In the occasion of the European Mental Health Week 2025 promoted by Mental Health Europe, the CO-CAPTAIN projects joins the call to look at mental health through the lenses of the psychosocial approach.
The psychosocial approach to mental health recognises that, in addition to a variety of life events and transition moments across the life course, our mental health is very strongly shaped by wider social, economic, and environmental factors. Having enough money to eat, somewhere safe to live, a job providing income, access to education and social security shapes our lives, our wellbeing and our mental health.
As a result it is important to make links between the health sector and social policies. This applies also to cancer prevention and more so for people experiencing mental health problems and psychosocial disabilities.
People with mental health problems have less access to health-related prevention and, as a consequence they have poorer physical health outcomes. It is essential to include cancer prevention in mental health services as much as it is important to frame prevention within an integrated services approach.
The CO-CAPTAIN Patient Navigation Model intends to work in this direction. This model goes beyond merely focussing on the health needs that people with mental health problems have in relation to cancer prevention. The CO-CAPTAIN model offers human and accessible support and it helps to overcome practical, emotional and structural barriers. It aims at building a partnership between people with mental health problems accessing prevention and health services, their close ones, the figure of the navigator helping them navigate the system and different actors who can play a role in facilitating pathways that can bring solutions to other factors impacting mental health and one’s ability to take care of their physical health too.
Very importantly, the CO-CAPTAIN model has been shaped in co-creation, thus enabling an exchange of perspective among different actors on how to best address cancer prevention among people experiencing mental health issues and making sure their voice is well heard throughout the project and impacts decisions.

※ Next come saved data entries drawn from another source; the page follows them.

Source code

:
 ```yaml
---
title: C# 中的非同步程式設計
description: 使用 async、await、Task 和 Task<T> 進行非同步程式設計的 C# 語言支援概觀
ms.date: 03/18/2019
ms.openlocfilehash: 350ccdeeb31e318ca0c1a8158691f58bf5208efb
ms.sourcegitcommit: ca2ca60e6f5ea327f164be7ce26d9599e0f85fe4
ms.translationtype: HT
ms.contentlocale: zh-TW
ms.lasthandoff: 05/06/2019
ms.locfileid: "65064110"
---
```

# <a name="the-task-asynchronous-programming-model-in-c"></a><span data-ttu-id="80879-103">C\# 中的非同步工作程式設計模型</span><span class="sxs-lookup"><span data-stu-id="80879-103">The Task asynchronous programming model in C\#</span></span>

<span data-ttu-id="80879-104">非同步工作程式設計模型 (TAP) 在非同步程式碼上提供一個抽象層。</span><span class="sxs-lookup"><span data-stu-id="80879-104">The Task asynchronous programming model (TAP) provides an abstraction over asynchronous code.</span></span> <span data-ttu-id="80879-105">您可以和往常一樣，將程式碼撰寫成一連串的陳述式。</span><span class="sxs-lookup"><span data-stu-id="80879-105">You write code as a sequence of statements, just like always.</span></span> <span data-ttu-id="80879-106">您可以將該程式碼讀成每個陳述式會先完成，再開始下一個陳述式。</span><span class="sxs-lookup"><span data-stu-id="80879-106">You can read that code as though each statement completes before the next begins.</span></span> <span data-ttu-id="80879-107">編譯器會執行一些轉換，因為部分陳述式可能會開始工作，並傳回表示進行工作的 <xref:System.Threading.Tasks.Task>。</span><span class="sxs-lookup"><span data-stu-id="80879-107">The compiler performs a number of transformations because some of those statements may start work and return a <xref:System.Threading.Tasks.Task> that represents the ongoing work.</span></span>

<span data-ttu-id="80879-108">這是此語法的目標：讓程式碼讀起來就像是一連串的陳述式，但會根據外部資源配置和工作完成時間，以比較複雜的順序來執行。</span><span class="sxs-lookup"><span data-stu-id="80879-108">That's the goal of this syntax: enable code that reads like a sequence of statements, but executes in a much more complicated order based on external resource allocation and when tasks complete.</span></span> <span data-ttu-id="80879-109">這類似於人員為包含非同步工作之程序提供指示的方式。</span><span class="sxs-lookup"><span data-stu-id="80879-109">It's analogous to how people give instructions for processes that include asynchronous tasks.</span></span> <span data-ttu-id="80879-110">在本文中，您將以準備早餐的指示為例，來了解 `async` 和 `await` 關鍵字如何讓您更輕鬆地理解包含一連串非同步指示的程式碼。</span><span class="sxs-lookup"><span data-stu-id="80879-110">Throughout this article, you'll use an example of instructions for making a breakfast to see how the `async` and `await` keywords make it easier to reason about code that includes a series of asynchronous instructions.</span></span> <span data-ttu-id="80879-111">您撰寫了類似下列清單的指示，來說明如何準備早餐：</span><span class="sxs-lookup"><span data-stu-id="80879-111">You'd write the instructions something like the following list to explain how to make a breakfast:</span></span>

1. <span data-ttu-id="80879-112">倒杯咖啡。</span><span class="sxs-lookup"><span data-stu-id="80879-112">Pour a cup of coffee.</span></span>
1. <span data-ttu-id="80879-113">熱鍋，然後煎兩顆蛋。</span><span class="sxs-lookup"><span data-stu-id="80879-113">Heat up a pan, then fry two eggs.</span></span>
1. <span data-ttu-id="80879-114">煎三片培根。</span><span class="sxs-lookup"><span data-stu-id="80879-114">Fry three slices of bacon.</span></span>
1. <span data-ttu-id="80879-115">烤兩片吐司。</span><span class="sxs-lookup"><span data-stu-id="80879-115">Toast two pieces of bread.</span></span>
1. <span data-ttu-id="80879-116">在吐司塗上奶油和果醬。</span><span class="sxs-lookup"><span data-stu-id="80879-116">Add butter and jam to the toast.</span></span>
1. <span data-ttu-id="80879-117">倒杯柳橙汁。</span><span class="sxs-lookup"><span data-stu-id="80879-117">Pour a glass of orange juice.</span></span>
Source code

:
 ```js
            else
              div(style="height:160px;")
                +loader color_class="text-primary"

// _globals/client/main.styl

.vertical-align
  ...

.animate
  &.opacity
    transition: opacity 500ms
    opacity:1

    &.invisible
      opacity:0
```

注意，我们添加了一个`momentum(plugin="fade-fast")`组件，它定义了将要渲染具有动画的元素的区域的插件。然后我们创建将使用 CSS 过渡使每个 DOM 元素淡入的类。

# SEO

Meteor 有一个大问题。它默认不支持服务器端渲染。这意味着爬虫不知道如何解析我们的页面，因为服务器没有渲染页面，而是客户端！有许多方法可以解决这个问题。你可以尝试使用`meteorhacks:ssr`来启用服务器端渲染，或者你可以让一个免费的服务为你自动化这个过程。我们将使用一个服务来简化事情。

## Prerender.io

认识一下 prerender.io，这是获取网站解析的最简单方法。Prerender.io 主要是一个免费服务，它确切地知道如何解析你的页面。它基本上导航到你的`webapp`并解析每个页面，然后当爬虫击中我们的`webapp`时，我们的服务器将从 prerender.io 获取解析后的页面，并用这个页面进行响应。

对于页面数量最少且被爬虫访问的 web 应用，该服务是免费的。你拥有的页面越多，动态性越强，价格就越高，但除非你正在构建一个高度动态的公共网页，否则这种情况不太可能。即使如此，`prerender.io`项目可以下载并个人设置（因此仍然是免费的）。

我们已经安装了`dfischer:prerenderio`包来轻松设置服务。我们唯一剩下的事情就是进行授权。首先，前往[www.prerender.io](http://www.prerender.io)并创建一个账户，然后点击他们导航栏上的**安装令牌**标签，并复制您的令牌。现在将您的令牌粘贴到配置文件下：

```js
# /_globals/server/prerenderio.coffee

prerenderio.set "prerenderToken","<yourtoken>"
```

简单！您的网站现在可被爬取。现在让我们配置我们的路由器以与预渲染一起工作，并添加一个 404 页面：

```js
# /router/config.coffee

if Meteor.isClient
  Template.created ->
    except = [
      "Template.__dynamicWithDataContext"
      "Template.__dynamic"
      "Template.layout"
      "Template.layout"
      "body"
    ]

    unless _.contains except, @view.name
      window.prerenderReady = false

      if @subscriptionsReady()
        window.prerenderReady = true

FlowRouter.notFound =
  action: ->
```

While the piloting of this model is still ongoing, the lessons that will be learned will be beneficial in replicating and possibly improving this approach in the spirit of putting people in vulnerable situations at the centre and learn from to those who experience health and social barriers on a daily basis. Ultimately they are experts by experience and it is their fundamental right to have equal opportunities to take care of their health as well as enjoy their social rights.